DIRECTIONS — Repeat each entry exactly; omit all pictures.
___ DATA FOR ANALYSIS
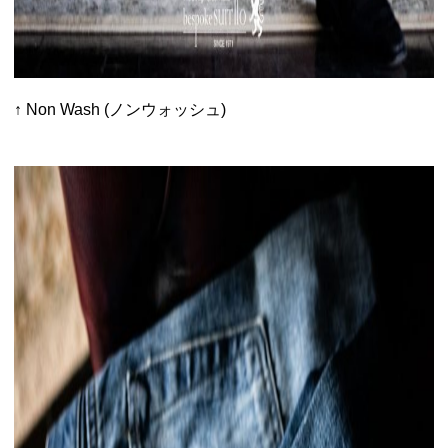
↑ Non Wash (ノンウォッシュ)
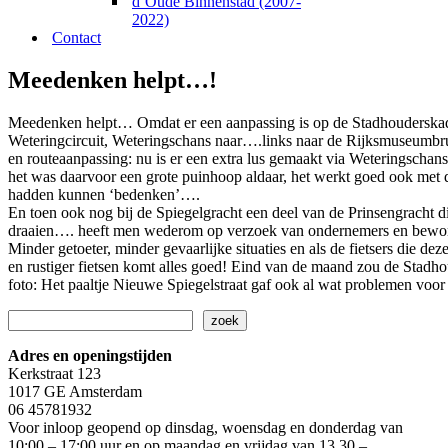
d’Oude Binnenstad (2007-
2022)
Contact
Meedenken helpt…!
Meedenken helpt… Omdat er een aanpassing is op de Stadhouderskade
Weteringcircuit, Weteringschans naar….links naar de Rijksmuseumbr
en routeaanpassing: nu is er een extra lus gemaakt via Weteringscha
het was daarvoor een grote puinhoop aldaar, het werkt goed ook met de 
hadden kunnen ‘bedenken’….
En toen ook nog bij de Spiegelgracht een deel van de Prinsengracht d
draaien…. heeft men wederom op verzoek van ondernemers en bewoners 
Minder getoeter, minder gevaarlijke situaties en als de fietsers die d
en rustiger fietsen komt alles goed! Eind van de maand zou de Stadho
foto: Het paaltje Nieuwe Spiegelstraat gaf ook al wat problemen voo
Zoeken
zoek
Adres en openingstijden
Kerkstraat 123
1017 GE Amsterdam
06 45781932
Voor inloop geopend op dinsdag, woensdag en donderdag van
10:00 – 17:00 uur en op maandag en vrijdag van 13.30 –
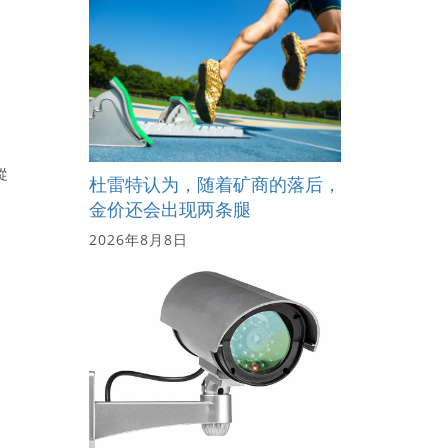
從
杜雷特认为，随着矿商的落后，
金价还会出现两条腿
2026年8月8日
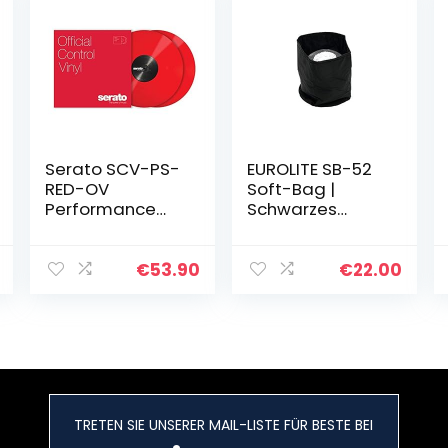
Serato SCV-PS-
EUROLITE SB-52
RED-OV
Soft-Bag |
Performance
Schwarzes
Control Vinyl
Softbag für eine
Platte 12 Zoll, 2
Spiegelkugel
Stuck, rot
€
53.90
€
22.00
TRETEN SIE UNSERER MAIL-LISTE FÜR BESTE BEI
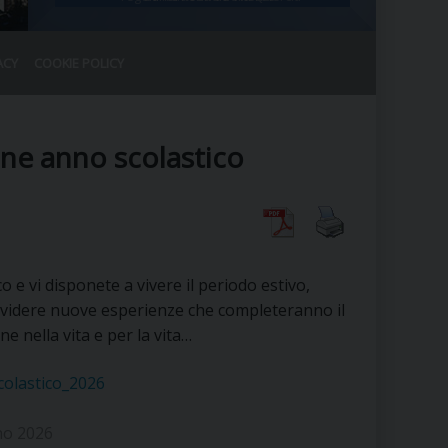
ACY
COOKIE POLICY
RALE
DEL CLERO
CO
ine anno scolastico
SANO)
RATIVO
IA
co e vi disponete a vivere il periodo estivo,
idere nuove esperienze che completeranno il
A LE CHIESE
e nella vita e per la vita…
RELIGIOSO
SANO
colastico_2026
no 2026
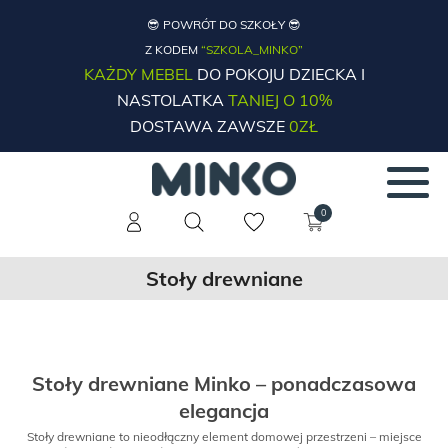
😎 POWRÓT DO SZKOŁY 😎
Z KODEM
“SZKOLA_MINKO”
KAŻDY MEBEL
DO POKOJU DZIECKA I
NASTOLATKA
TANIEJ O 10%
DOSTAWA ZAWSZE
0ZŁ
0
Stoły drewniane
Stoły drewniane Minko – ponadczasowa
elegancja
Stoły drewniane to nieodłączny element domowej przestrzeni – miejsce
______
WRITTEN RESPONSE —
↑ Non Wash (ノンウォッシュ)
d’Oude Binnenstad (2007-
2022)
Contact
Meedenken helpt…!
Meedenken helpt… Omdat er een aanpassing is op de Stadhouderskade
Weteringcircuit, Weteringschans naar….links naar de Rijksmuseumbr
en routeaanpassing: nu is er een extra lus gemaakt via Weteringscha
het was daarvoor een grote puinhoop aldaar, het werkt goed ook met de 
hadden kunnen ‘bedenken’….
En toen ook nog bij de Spiegelgracht een deel van de Prinsengracht d
draaien…. heeft men wederom op verzoek van ondernemers en bewoners 
Minder getoeter, minder gevaarlijke situaties en als de fietsers die d
en rustiger fietsen komt alles goed! Eind van de maand zou de Stadho
foto: Het paaltje Nieuwe Spiegelstraat gaf ook al wat problemen voo
Zoeken
zoek
Adres en openingstijden
Kerkstraat 123
1017 GE Amsterdam
06 45781932
Voor inloop geopend op dinsdag, woensdag en donderdag van
10:00 – 17:00 uur en op maandag en vrijdag van 13.30 –
從
杜雷特认为，随着矿商的落后，
金价还会出现两条腿
2026年8月8日
Serato SCV-PS-
EUROLITE SB-52
RED-OV
Soft-Bag |
Performance
Schwarzes
Control Vinyl
Softbag für eine
Platte 12 Zoll, 2
Spiegelkugel
Stuck, rot
€
53.90
€
22.00
TRETEN SIE UNSERER MAIL-LISTE FÜR BESTE BEI
ACY
COOKIE POLICY
RALE
DEL CLERO
CO
ine anno scolastico
SANO)
RATIVO
IA
co e vi disponete a vivere il periodo estivo,
idere nuove esperienze che completeranno il
A LE CHIESE
e nella vita e per la vita…
RELIGIOSO
SANO
colastico_2026
no 2026
😎 POWRÓT DO SZKOŁY 😎
Z KODEM
“SZKOLA_MINKO”
KAŻDY MEBEL
DO POKOJU DZIECKA I
NASTOLATKA
TANIEJ O 10%
DOSTAWA ZAWSZE
0ZŁ
0
Stoły drewniane
Stoły drewniane Minko – ponadczasowa
elegancja
Stoły drewniane to nieodłączny element domowej przestrzeni – miejsce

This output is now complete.